A fire broke out at the building site, with police subjected to “both verbal and physical abuse including rocks, concrete bricks and other objects being thrown at them”, they said in a statement.

The Garda — Ireland’s national police force — said officers used pepper spray and batons to “defend themselves”.

Three officers who were injured were “recovering” on Saturday, according to a police update.

A man in his 20s arrested on Friday was later released without charge.

Irish Minister for Justice Helen McEntee condemned the clashes on social media, saying that “a small minority of individuals are inciting violence and fear in an attempt to divide our communities.”

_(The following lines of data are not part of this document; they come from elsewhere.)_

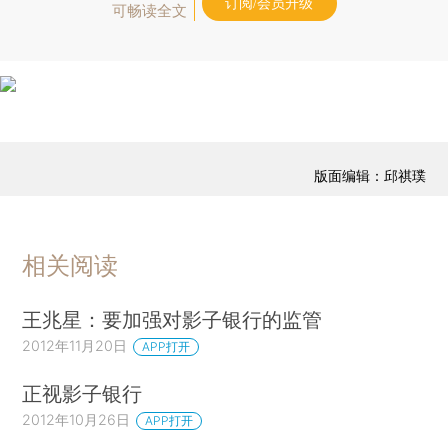
订阅/会员升级
可畅读全文
版面编辑：邱祺璞
相关阅读
王兆星：要加强对影子银行的监管
2012年11月20日
APP打开
正视影子银行
2012年10月26日
APP打开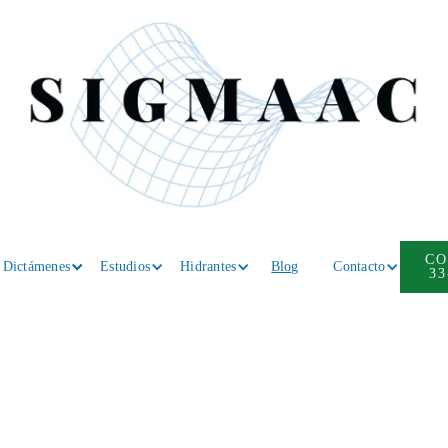
CO
Dictámenes
Estudios
Hidrantes
Blog
Contacto
33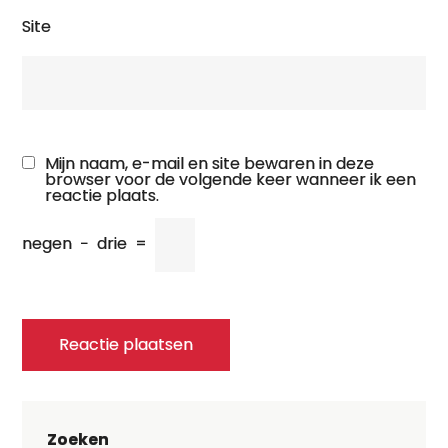
Site
Mijn naam, e-mail en site bewaren in deze
browser voor de volgende keer wanneer ik een
reactie plaats.
negen
−
drie
=
Zoeken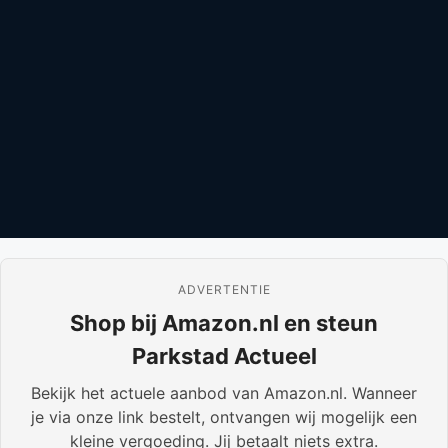
ADVERTENTIE
Shop bij Amazon.nl en steun
Parkstad Actueel
Bekijk het actuele aanbod van Amazon.nl. Wanneer
je via onze link bestelt, ontvangen wij mogelijk een
kleine vergoeding. Jij betaalt niets extra.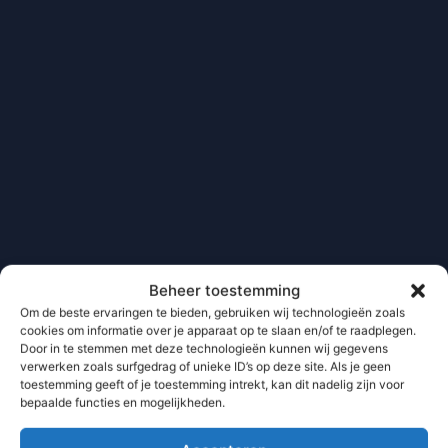
Beheer toestemming
Om de beste ervaringen te bieden, gebruiken wij technologieën zoals
cookies om informatie over je apparaat op te slaan en/of te raadplegen.
Door in te stemmen met deze technologieën kunnen wij gegevens
verwerken zoals surfgedrag of unieke ID’s op deze site. Als je geen
toestemming geeft of je toestemming intrekt, kan dit nadelig zijn voor
bepaalde functies en mogelijkheden.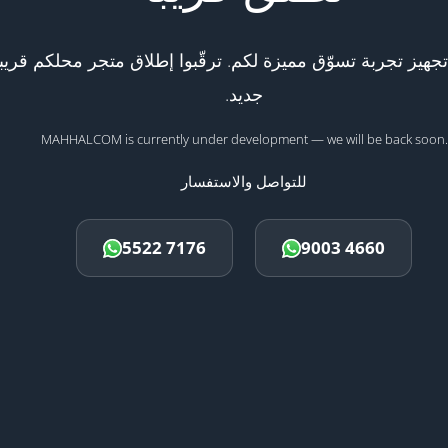
هيز تجربة تسوّق مميزة لكم. ترقّبوا إطلاق متجر محلكم قريبا
جديد.
MAHHALCOM is currently under development — we will be back soon.
للتواصل والاستفسار
5522 7176
9003 4660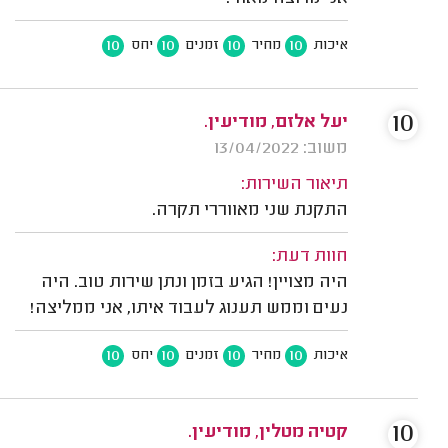
10
10
10
10
איכות
מחיר
זמנים
יחס
10
יעל אלזם, מודיעין.
משוב: 13/04/2022
תיאור השירות:
התקנת שני מאווררי תקרה.
חוות דעת:
היה מצויין! הגיע בזמן ונתן שירות טוב. היה
נעים וממש תענוג לעבוד איתו, אני ממליצה!
10
10
10
10
איכות
מחיר
זמנים
יחס
10
קטיה מטלין, מודיעין.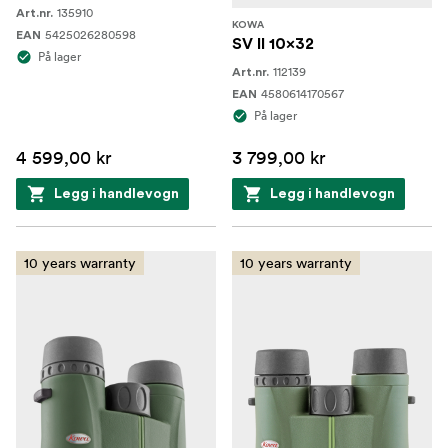
135910
Art.nr.
KOWA
5425026280598
EAN
SV II 10x32
På lager
112139
Art.nr.
4580614170567
EAN
På lager
4 599,00 kr
3 799,00 kr
Legg i handlevogn
Legg i handlevogn
10 years warranty
10 years warranty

“I utterly condemn the attacks we have seen on Gardai in Coolock. An attack on a member of An Garda Siochana is a serious criminal offence which carries a prison sentence of up to 12 years,” McEntee said in a statement on X.

The unrest came just days after violence broke out at the site for the planned accommodation in a former paint factory in the Coolock area.

It is intended to house around 500 asylum seekers.

On Monday, at least 21 people were arrested after police cars were attacked and machinery set on fire.

Irish Prime Minister Simon Harris called Monday’s violence “reprehensible” and “criminal”.

The latest violence comes amid rising far-right sentiment as the government struggles to respond to a surge in asylum-seeker arrivals and a wider housing shortage.

Last November, central Dublin was engulfed by riots after far-right social media accounts incited protests following a knife attack on schoolchildren by an Irish citizen from an immigrant background.

Arson attacks have also increased on buildings around Ireland planned for accommodating asylum seekers, with several dozen fires at such properties since 2023.